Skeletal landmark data
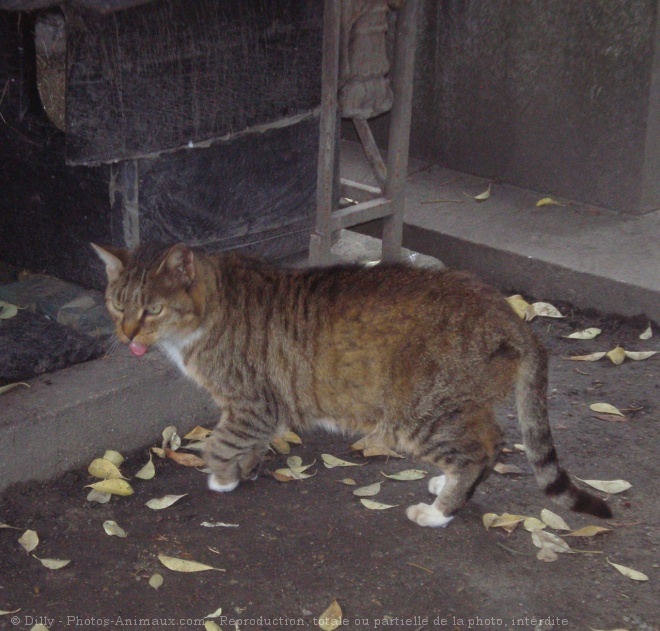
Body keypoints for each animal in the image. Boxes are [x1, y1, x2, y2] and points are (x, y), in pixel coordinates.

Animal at [90, 244, 612, 524]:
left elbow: (220, 443)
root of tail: (512, 316)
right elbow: (247, 442)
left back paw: (440, 511)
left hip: (419, 413)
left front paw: (222, 477)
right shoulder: (258, 408)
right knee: (492, 440)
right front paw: (248, 468)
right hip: (460, 404)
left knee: (476, 451)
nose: (127, 335)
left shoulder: (252, 402)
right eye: (117, 304)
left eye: (152, 309)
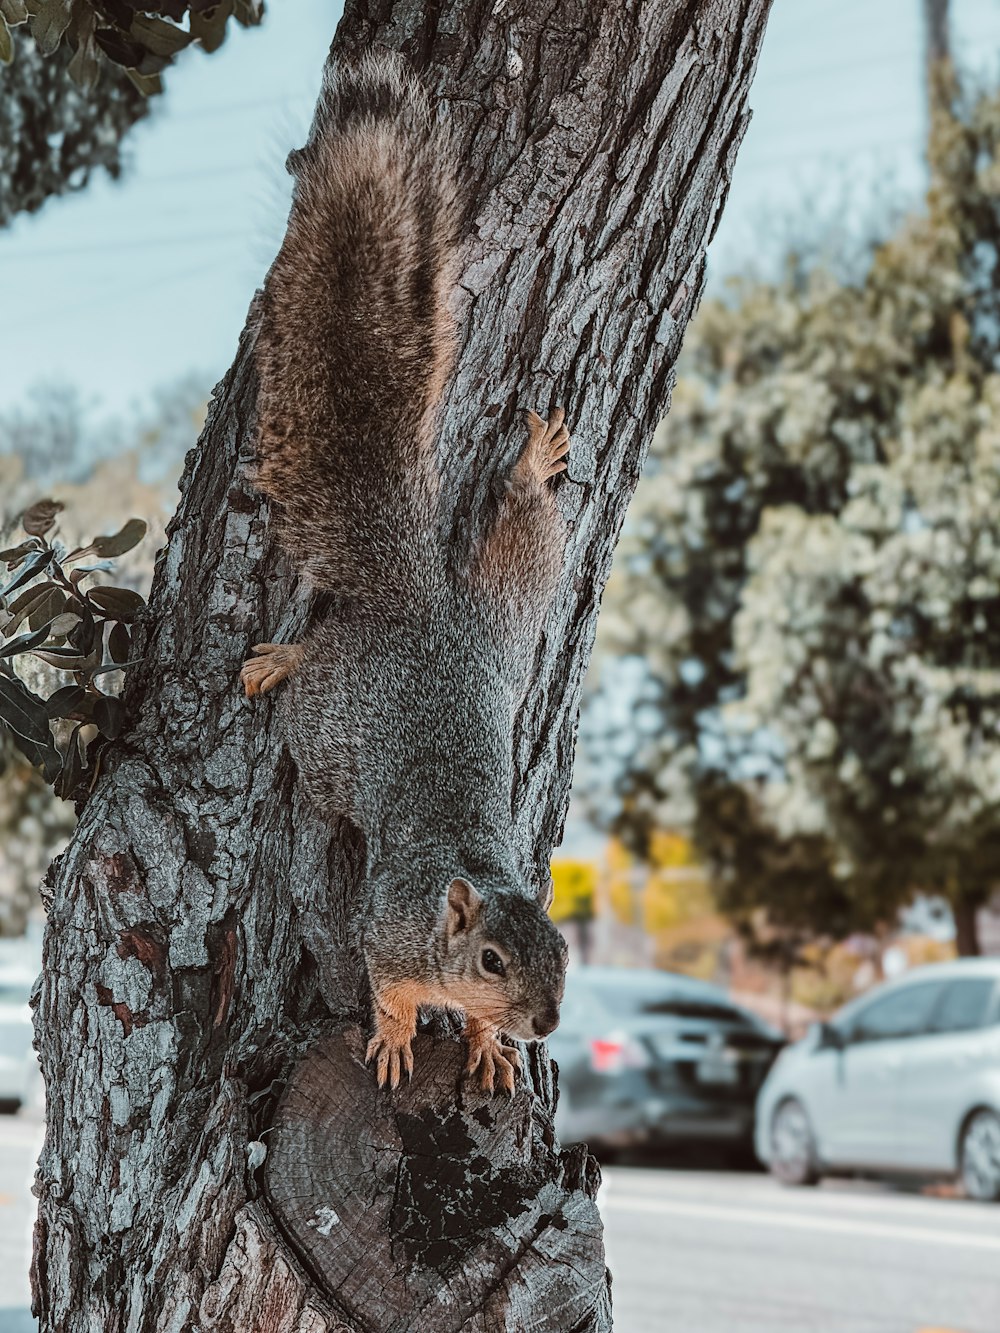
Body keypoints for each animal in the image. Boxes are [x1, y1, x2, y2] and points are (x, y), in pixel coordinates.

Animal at [241, 51, 570, 1093]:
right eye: (492, 959)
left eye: (564, 955)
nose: (546, 1023)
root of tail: (421, 600)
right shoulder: (385, 934)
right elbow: (384, 989)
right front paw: (394, 1037)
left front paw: (488, 1047)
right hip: (329, 734)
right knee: (313, 670)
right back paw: (275, 662)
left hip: (509, 610)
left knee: (528, 538)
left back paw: (532, 466)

Work task:
Which lines above include the word "back"? Pick them out and copy them.

Output below:
left back paw: (440, 511)
right back paw: (275, 662)
left back paw: (532, 466)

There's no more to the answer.